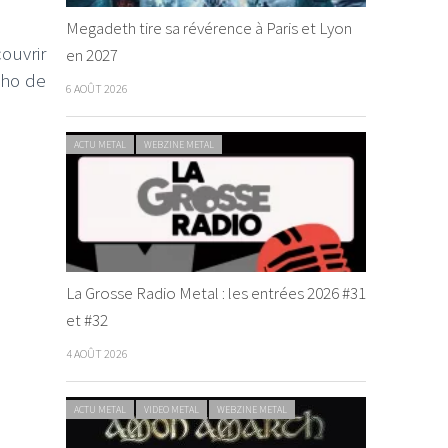
Megadeth tire sa révérence à Paris et Lyon
ouvrir
en 2027
cho de
6 AOÛT 2026
ACTU METAL
WEBZINE METAL
La Grosse Radio Metal : les entrées 2026 #31
et #32
4 AOÛT 2026
ACTU METAL
VIDEO METAL
WEBZINE METAL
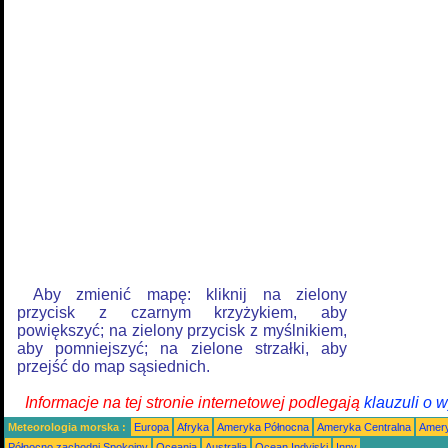
Aby zmienić mapę: kliknij na zielony
przycisk z czarnym krzyżykiem, aby
powiększyć; na zielony przycisk z myślnikiem,
aby pomniejszyć; na zielone strzałki, aby
przejść do map sąsiednich.
Informacje na tej stronie internetowej podlegają
klauzuli o 
Meteorologia morska :
Europa
Afryka
Ameryka Północna
Ameryka Centralna
Amery
Północno zachodni Spokojny
Oceania
Australia
Ocean Indyjski
Inny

..........

Task prompt: Gather each line of the records holding the string "przycisk".

The answer:
przycisk z czarnym krzyżykiem, aby
powiększyć; na zielony przycisk z myślnikiem,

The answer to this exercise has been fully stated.